===== Exercise inputs

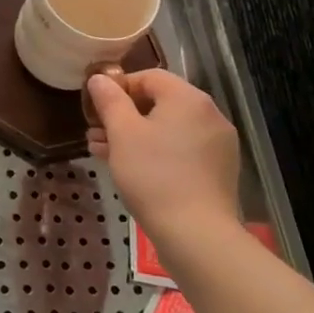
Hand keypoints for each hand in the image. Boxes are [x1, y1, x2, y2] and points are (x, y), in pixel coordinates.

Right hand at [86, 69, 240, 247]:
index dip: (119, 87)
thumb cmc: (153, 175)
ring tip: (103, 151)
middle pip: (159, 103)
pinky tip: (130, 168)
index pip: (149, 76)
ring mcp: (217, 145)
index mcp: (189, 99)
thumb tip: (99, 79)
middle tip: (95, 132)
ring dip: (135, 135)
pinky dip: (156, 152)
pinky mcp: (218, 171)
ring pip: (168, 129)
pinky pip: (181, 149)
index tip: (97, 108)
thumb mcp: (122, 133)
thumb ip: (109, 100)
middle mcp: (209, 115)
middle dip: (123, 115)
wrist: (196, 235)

==========
===== Exercise inputs

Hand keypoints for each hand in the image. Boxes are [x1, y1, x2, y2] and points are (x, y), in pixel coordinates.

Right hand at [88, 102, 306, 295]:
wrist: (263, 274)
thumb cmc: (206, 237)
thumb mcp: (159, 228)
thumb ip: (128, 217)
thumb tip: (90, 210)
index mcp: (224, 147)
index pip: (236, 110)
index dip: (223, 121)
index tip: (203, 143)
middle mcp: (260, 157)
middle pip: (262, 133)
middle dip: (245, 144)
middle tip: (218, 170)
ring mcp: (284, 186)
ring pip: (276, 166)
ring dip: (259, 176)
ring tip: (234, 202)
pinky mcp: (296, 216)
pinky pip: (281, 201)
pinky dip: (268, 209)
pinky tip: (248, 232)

==========
===== Exercise inputs

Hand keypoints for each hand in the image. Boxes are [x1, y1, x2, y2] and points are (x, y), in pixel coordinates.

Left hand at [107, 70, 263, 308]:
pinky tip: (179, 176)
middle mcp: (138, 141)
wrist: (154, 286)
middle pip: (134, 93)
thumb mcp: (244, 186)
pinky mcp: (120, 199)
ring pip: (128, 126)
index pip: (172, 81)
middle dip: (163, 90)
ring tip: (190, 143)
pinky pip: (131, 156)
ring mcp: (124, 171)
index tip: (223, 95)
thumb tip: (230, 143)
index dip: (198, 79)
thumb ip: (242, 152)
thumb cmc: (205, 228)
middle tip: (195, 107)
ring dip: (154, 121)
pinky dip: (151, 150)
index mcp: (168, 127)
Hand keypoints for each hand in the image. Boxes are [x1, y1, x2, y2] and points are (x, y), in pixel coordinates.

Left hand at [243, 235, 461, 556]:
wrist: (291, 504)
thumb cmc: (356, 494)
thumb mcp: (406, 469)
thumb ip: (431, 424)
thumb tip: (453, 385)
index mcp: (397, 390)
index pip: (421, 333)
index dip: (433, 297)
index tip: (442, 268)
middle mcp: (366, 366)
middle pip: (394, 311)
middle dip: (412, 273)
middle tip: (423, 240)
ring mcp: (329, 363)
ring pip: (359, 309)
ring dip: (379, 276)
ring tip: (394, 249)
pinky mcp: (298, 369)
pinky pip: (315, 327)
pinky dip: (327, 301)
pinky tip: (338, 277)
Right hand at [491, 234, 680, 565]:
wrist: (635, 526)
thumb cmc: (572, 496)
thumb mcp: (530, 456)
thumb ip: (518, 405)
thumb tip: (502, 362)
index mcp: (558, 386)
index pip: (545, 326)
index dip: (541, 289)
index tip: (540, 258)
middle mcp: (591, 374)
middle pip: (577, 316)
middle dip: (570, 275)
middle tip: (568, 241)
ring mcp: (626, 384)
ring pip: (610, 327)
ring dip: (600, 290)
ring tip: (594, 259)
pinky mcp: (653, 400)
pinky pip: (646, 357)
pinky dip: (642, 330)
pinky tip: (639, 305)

==========

What is required — Scan the records above for the word "Right" and return every line where it occurs.

Written solution —
Right hand at [86, 69, 240, 247]:
Right hand at [88, 102, 306, 295]:
Right hand at [491, 234, 680, 565]:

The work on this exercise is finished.